Stela Rates
Dizem que a geografia de um lugar molda o temperamento de seus habitantes. Não saberia dizer quanta verdade há nisso, mas tendo a concordar. Nas bordas do sul da América do Sul, o tempo anda na cadência bem marcada das estações, numa aproximação dos ritmos esperados para a vida. Mas é o inverno que nos dá o tom. Quem por aqui nasceu não raro sente não haver, em tempo ou lugar algum, invernos como os de sua meninice. O frio está na infância. É a marca de nossa ancestralidade.
Não é um frio sem tréguas ou incapacitante, como nos extremos da terra. Nem um frio cinza e úmido, dia após dia, como no Velho Mundo. Nosso frio tem cor e pode ser segurado no peito. É também recatado. Na maioria das vezes, nos nega o deslumbramento da neve. Incerto, como um animal caprichoso, traz chuva miúda, manhãs brumosas, tardes ensolaradas.
········
#### [TAREFA 1]
Responda com base no trecho sobre o inverno:
(a) Qual estação, segundo o trecho, "nos dá o tom"?
(b) Em que lugar se tem um frio cinza e úmido, dia após dia?
(c) De que o nosso frio nos priva na maioria das vezes?

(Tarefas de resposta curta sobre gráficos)
········
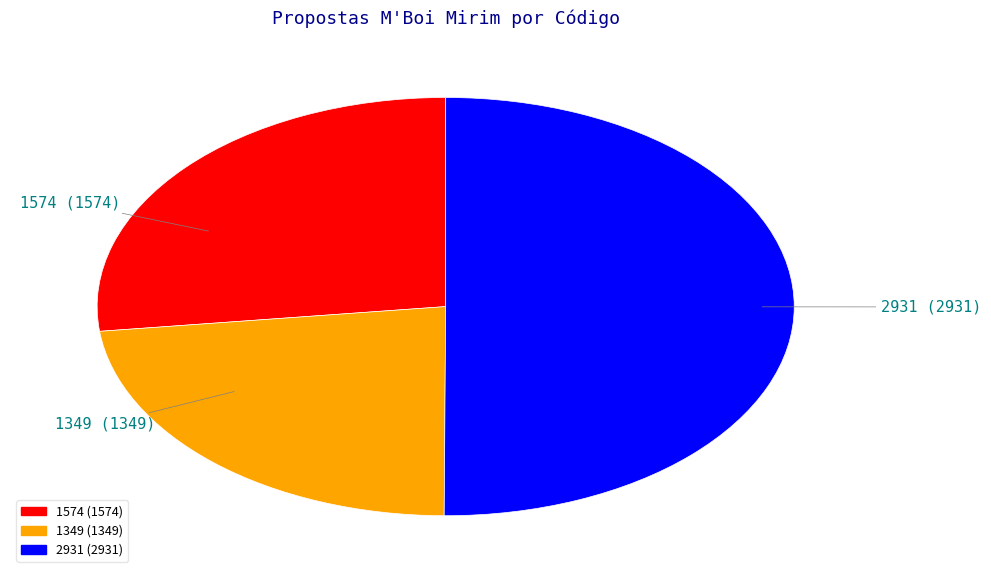

The 2931 slice represents 50% of the pie. True or false?

True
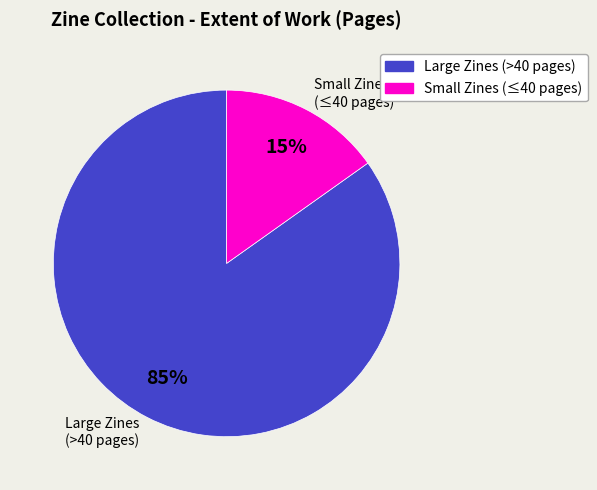

Which has a higher value, 6435 or 1861?

6435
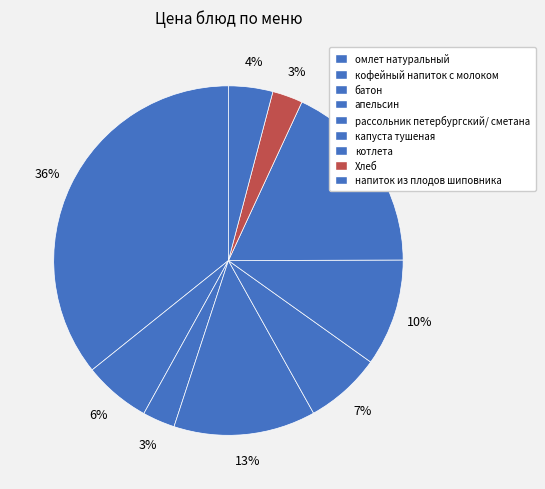

What percentage is the напиток из плодов шиповника slice, to the nearest percent?

4%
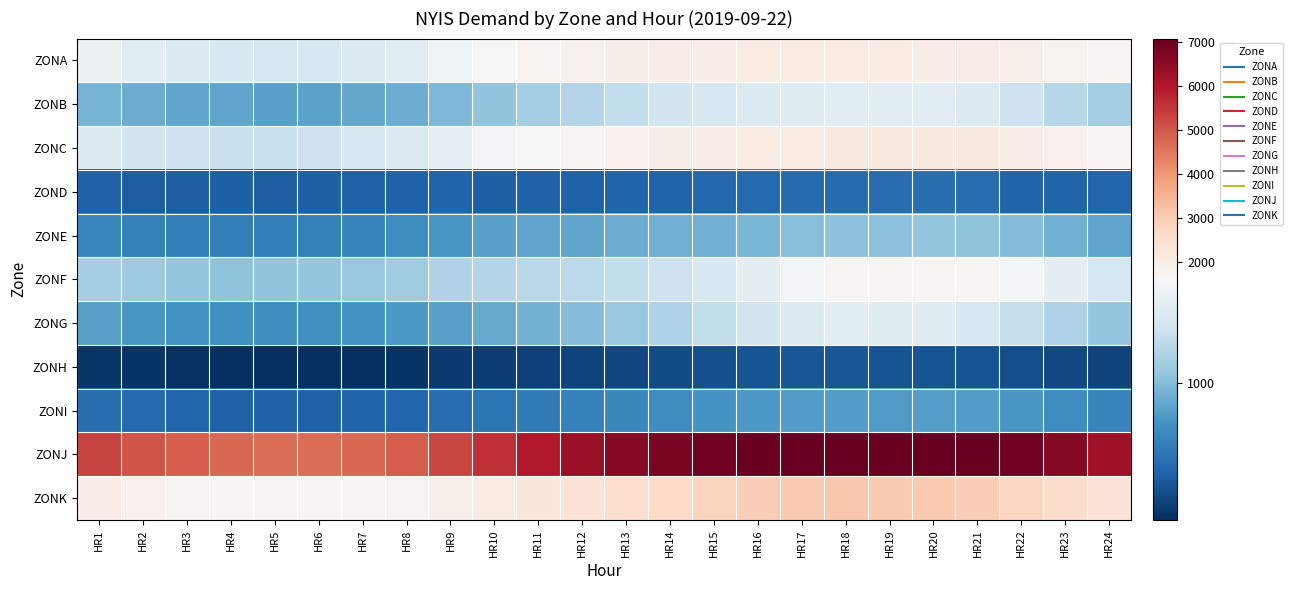

Which series has the widest spread of values?

ZONJ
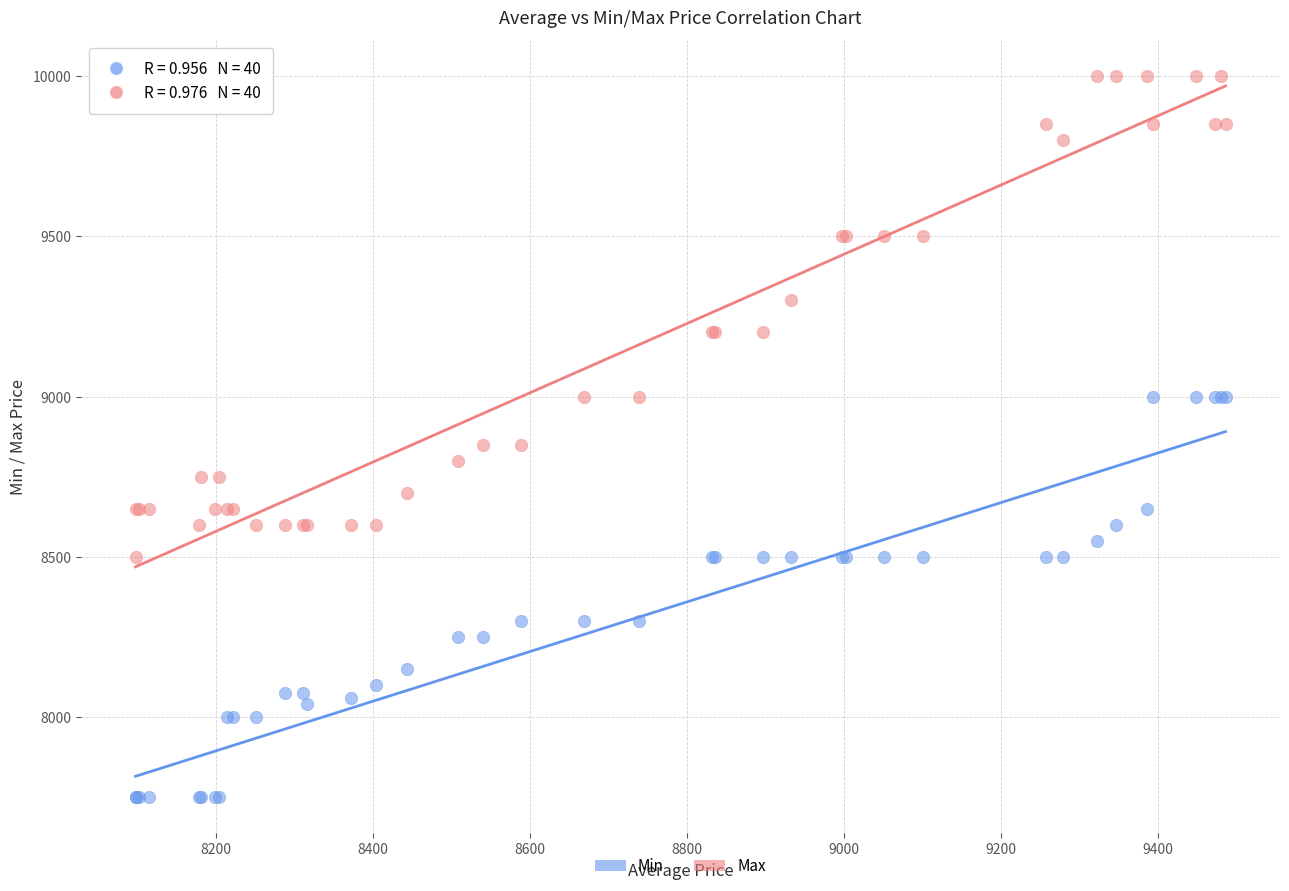

Which series has the widest spread of Y values?

Max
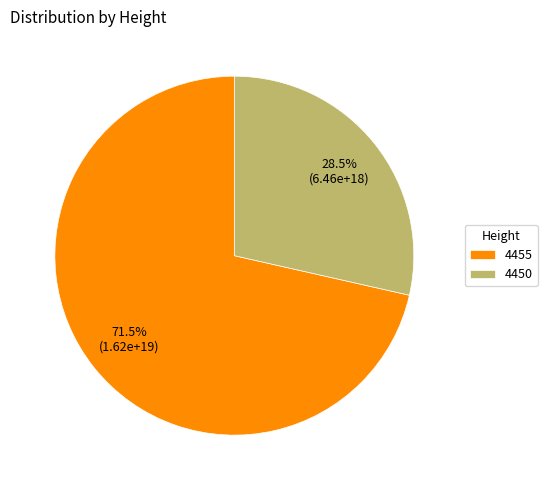

What is the smallest slice in the pie chart?

4450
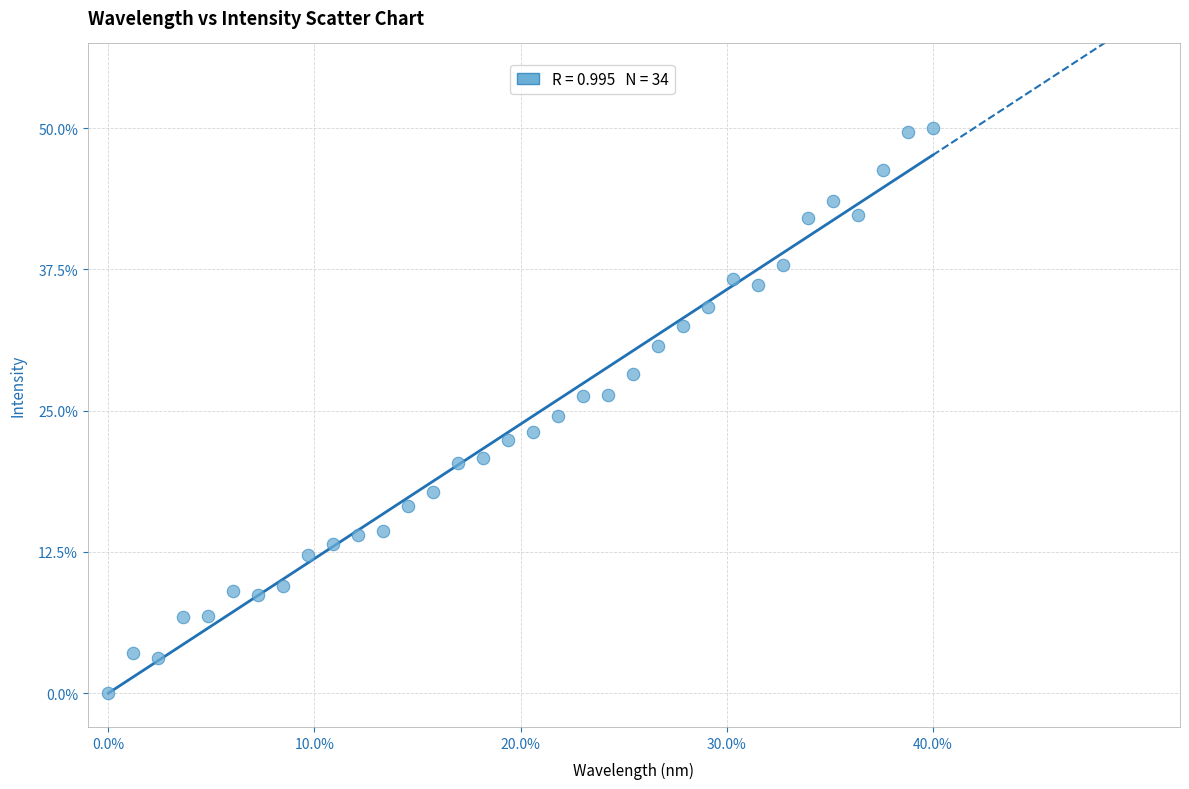

What is the range of Y values (max minus min)?

50.0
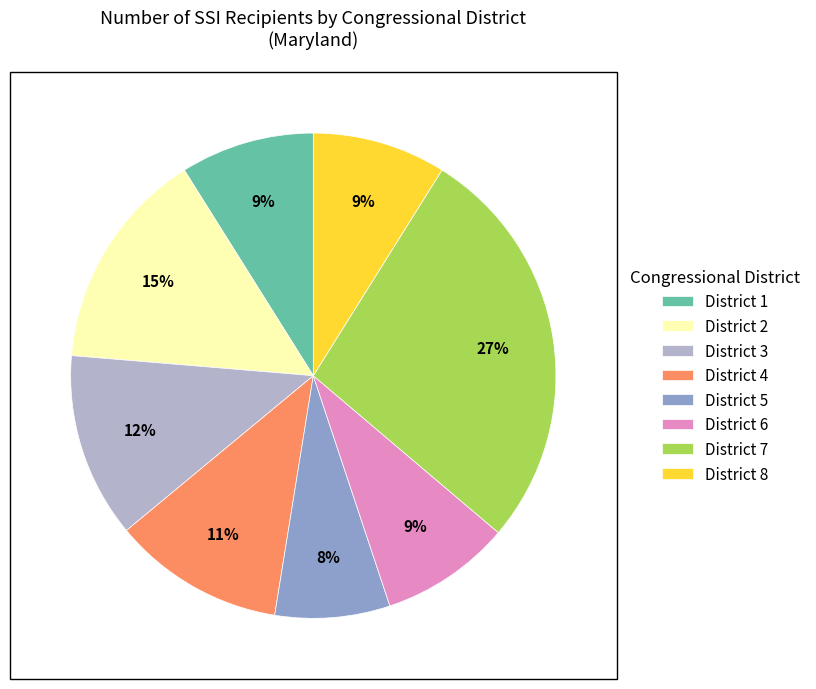

True or false: District 4 accounts for 3% of the total.

False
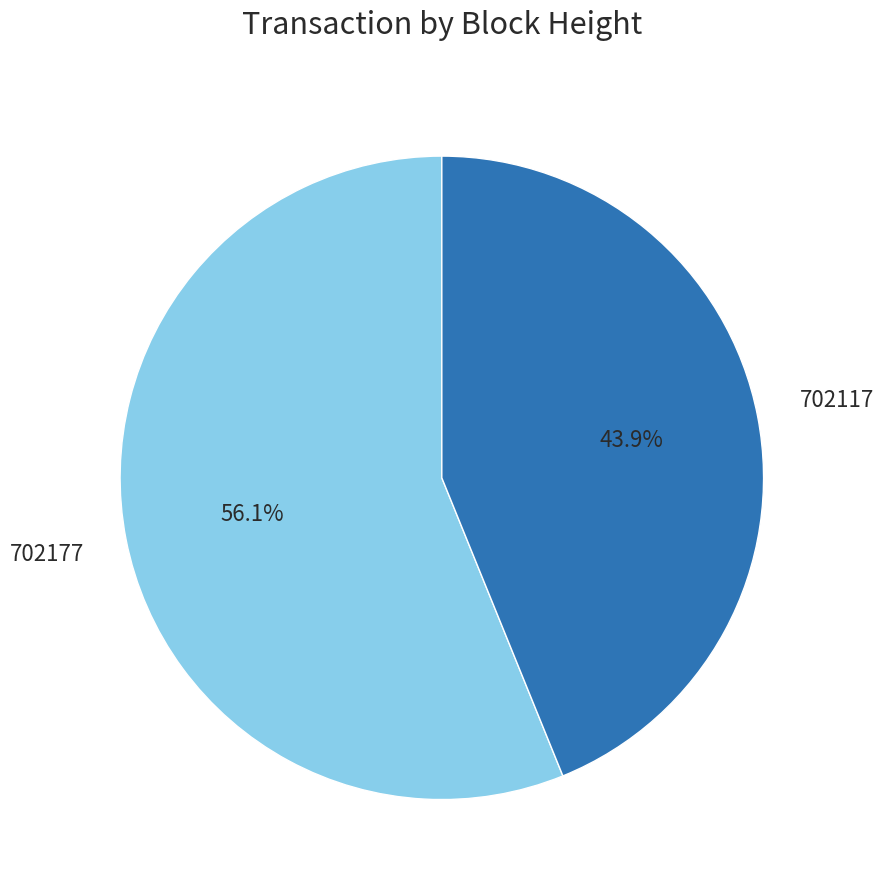

How many segments does this pie chart have?

2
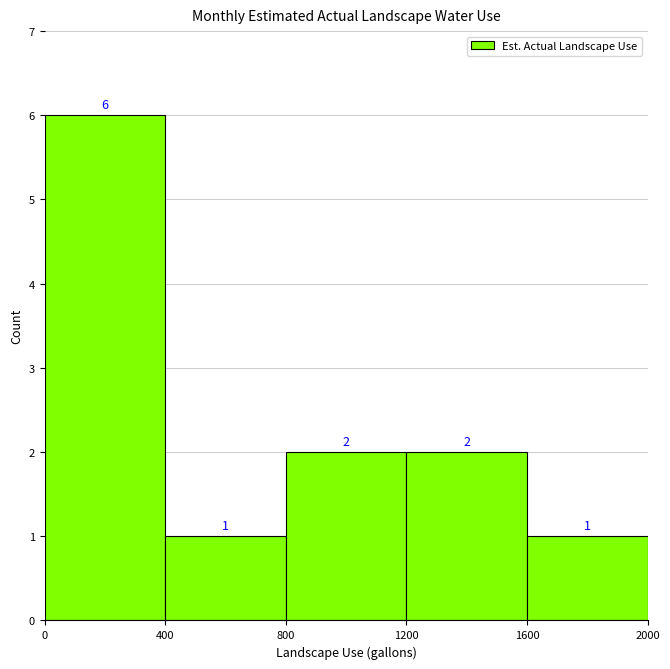

Reading left to right, transcribe this chart: for each bar, give the range it covers on the x-axis and its height.

0 to 400: 6
400 to 800: 1
800 to 1200: 2
1200 to 1600: 2
1600 to 2000: 1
········
#### [TAREFA 2]
Transcreva, sem qualquer alteração, a parte das linhas de dados que começa na linha que contém "0 to 400: 6" e termina no final dessas linhas, incluídas ambas as extremidades.

#### [RESOLUÇÃO 1]
(a) O inverno.
(b) No Velho Mundo.
(c) Do deslumbramento da neve.

#### [RESOLUÇÃO 2]
0 to 400: 6
400 to 800: 1
800 to 1200: 2
1200 to 1600: 2
1600 to 2000: 1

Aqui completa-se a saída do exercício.